Essanfälle / Esssucht

Viele Menschen leiden an Essanfällen (sogenanntes "Binge Eating"), ohne dass sie wie die Bulimikerinnen anschließend die Nahrung wieder erbrechen. Wenn diese Attacken über einen längeren Zeitraum mehrmals in der Woche auftreten, spricht man von Binge Eating Disorder. Binge Eater haben keine Kontrolle über ihr Essverhalten. Sie essen, ohne Hunger zu haben und anschließend fühlen sie sich körperlich und seelisch unwohl, denn sie schämen sich wegen ihres Verhaltens. Daher finden die Essattacken meist heimlich statt. Phasenweise wird versucht, der Gewichtszunahme durch Diäten gegenzusteuern, die Essattacken können aber letztlich nicht überwunden werden. Daher führt Binge Eating meist zu Übergewicht (Adipositas). Manche Menschen essen jedoch auch ständig und viel über den Tag verteilt und nehmen dadurch zu. Sie haben das Gefühl, mit dem Essen etwas zu kompensieren, d.h. es wird für die seelische Stabilität gebraucht. Gleichzeitig leiden sie unter ihrem unkontrollierten Essverhalten und ihrem Übergewicht und den damit einhergehenden körperlichen Folgeerscheinungen. Hierzu zählen Schädigungen des Bewegungsapparates, Bluthochdruck, Diabetes etc.


Männer und Esstörungen

In den letzten Jahren lässt sich eine Zunahme der Essstörungen auch bei Männern beobachten. Auch sie fühlen sich durch ein gängiges Schönheitsideal unter Druck gesetzt: muskulös auszusehen und gleichzeitig schlank zu sein. Von einem Adoniskomplex, Biggerexie oder Muskelsucht spricht man, wenn ein Mann sich als unattraktiv und zu schmächtig empfindet und für den perfekten Körper exzessiv Sport betreibt, Diäten macht, Nahrungsergänzungsmittel oder gefährliche Anabolika einnimmt. Der Besuch eines Fitnessstudios oder die sportliche Aktivität nimmt oft Suchtcharakter an. Männer suchen jedoch meist noch viel später eine Beratungsstelle auf als Frauen. Hierbei könnte eine Rolle spielen, dass Essstörungen in der Gesellschaft nach wie vor als typische Frauenkrankheit angesehen werden.

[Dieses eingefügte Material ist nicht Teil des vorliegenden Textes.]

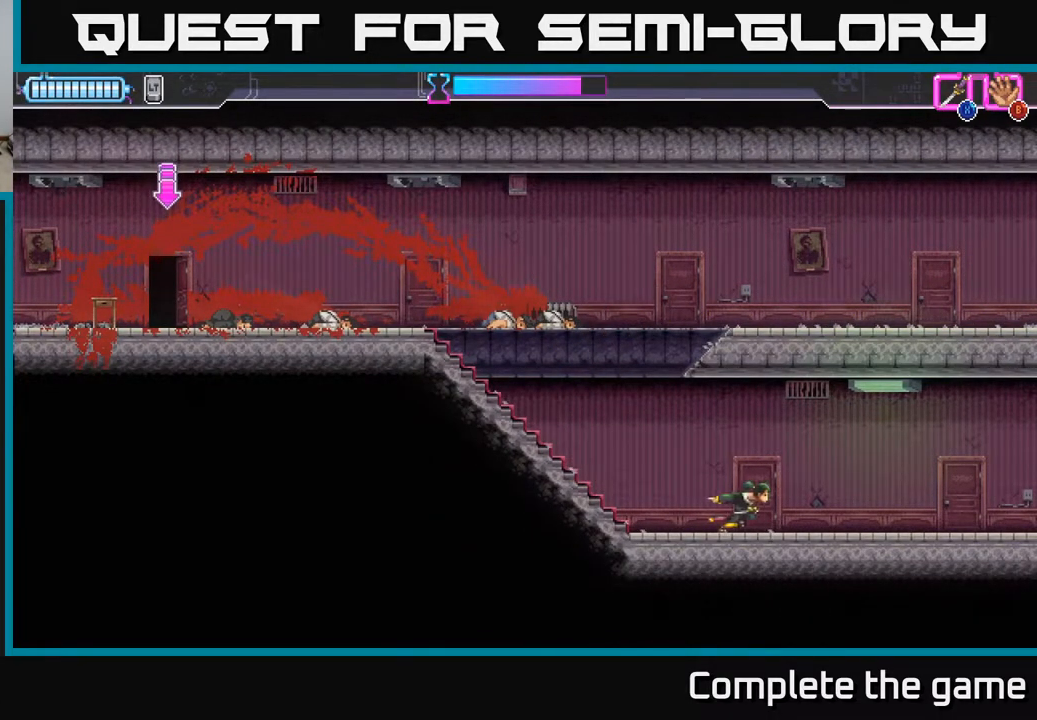
{"buttons": [], "left_stick": "right", "right_stick": "center", "events": [[217, "X", "down"], [250, "A", "up"], [333, "X", "up"]]}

Für jede Essstörung gilt: je früher sich die Betroffenen Hilfe holen und eine Therapie beginnen, desto größer ist die Wahrscheinlichkeit einer Besserung oder Heilung. Essstörungen kann man meist nicht „alleine in den Griff bekommen“, wie viele zu Beginn glauben. Auch die Familie oder Partner können den Betroffenen nicht wirklich helfen, manche vermeintliche Hilfe wirkt eher kontraproduktiv. Dennoch gibt es Möglichkeiten, durch ein reflektiertes Verhalten den Heilungsprozess zu unterstützen.